Kathakali maestro who delineated female persona with rare finesse

July 17, 2013 11:30 pm | Updated 11:30 pm IST

Kottakkal Sivaraman on stage

Kottakkal Sivaraman on stage

In his prime during the 1970s, Kottakkal Sivaraman used to take his little children to the Kathakali shows he would perform far and near their home. That was not exactly to instill in the two daughters interest about the dance-drama which lent him fame, but to dilute an away-from-family feel at venues where nights were long and tough.

“He would take me and my elder sister to the greenroom. Soon, we’ll all have supper together,” recalls Kalamandalam Ambili, the second daughter of Sivaraman. “But once he sits for the make-up, father would avoid interacting with us till the end of his act on the stage.”

His prowess in essaying female characters in a hitherto-untried manner is something that has given Sivaraman a cult status in the history of the four-century-old ballet. As his third death anniversary falls this month, the art circuit is organising a remembrance programme on July 19 and 20 at the master’s native village of Karalmanna in Palakkad district.

Karalmanna — green, rugged and close to Cherplassery — is where Ambili, a Mohiniyattam danseuse who now teaches the art in her alma mater, spent her formative years.

“I’ve heard my father later say that I was only three-and-a-half years old when he first took me for Kathakali. That was at Guruvayur in 1976,” she says.

The toddler got irked as she saw her father dance as a woman, and began crying. “He ignored the distraction. Patience!” exclaims Ambili.

Back home that morning, Sivaraman’s wife laughed hearing the story. “I told him,” recounts Madhavathodi Bhavani, “Didn’t I caution you not to take the child out?” Sivaraman anyway knew the risk: such small pleasures brought in their share of pain as well. “Only months later, something funnier happened when father took us both kids to another Kathakali venue. At Karikkad, near Manjeri,” says V.P. Sujatha, Sivaraman’s elder daughter.

There, as Damayanti, abandoned by her husband Nala in the woods, was seen straining to walk with a python by her foot, she began screaming aloud: “A snake has bitten my father!”

Kalamandalam Ramankutty Nair, who acted that night as the hunter who rescues Damayanti, later showed the girls at the greenroom that the reptile was just an effigy. “He even took some cotton out of it.”

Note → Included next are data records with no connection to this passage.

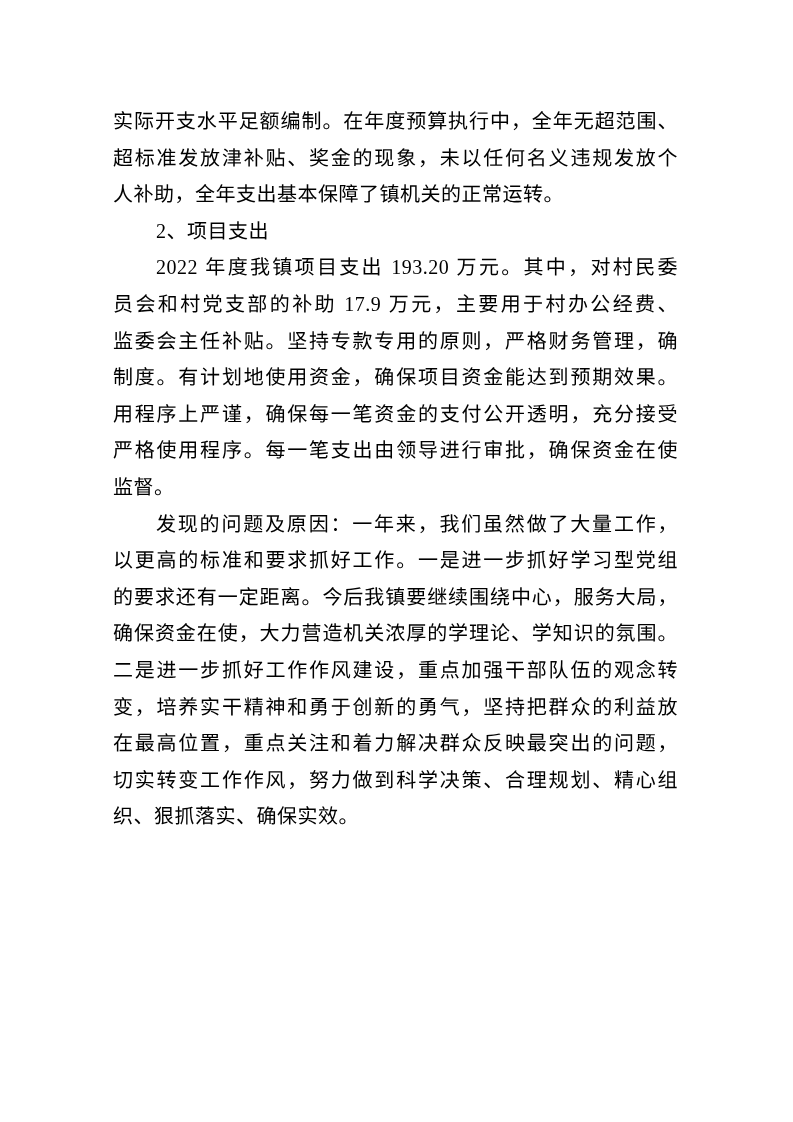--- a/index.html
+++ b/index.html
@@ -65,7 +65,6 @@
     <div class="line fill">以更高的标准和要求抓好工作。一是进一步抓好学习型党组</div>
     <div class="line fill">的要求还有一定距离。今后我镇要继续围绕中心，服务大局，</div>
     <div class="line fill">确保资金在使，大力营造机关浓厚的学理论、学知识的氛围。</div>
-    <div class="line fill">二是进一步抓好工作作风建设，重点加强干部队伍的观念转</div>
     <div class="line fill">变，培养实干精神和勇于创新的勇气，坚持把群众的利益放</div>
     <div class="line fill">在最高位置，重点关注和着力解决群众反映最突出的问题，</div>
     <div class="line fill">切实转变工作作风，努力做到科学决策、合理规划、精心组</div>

Sivaraman’s only son Gireesh Appu, who is eight years younger to Sujatha, treasures memories about the master’s post-performance arrivals at home. “Whatever time of day or night he walked down to the veranda of our house, father’s shoulder bag would have something he had bought for us children… Toffees, biscuits, snacks, small toys,” says the 35-year-old, working in Kochi.

Sujatha, now settled in Mumbai, says how her father met her desire to appear on the Kathakali stage, by facilitating her do an inconsequential role. “It must be in the mid-1980s. At the Cherplassery temple festival, I did Sandhyavali in Rugmangada Charitam,” she chuckles. “Gopimama (Kalamandalam Gopi), who was acting as the hero opposite my father, was already tipped not to ask (in mudra format) me any extra question.”

Contrastingly, Ambili was made to receive proper training in Kathakali. Sivaraman took her to exponent and fellow villager Naripatta Narayanan Namboodiri. Her debut show in 1985 at the neighbourhood Thirumullappalli temple stirs memories in Ambili more because of certain preparations from her father that evening. The encouragement apart, Sivaraman seldom used his reputation to promote his children as performers. “Career is fine, but family should be your priority, he’d say,” recalls Ambili, who lives in Kongad with her husband and dancer daughter.

This monsoon, as she goes to Kalamandalam as a temporary teacher, a room beyond the Koothambalam flashes a scene back to her student days. “In 1990-91, during the diamond jubilee celebrations, my father stayed there to rehearse for a new story-play. I was then into my final year of graduation and could see him on-off through the window.”

Memories of a colourful past are still fresh in the family’s mind.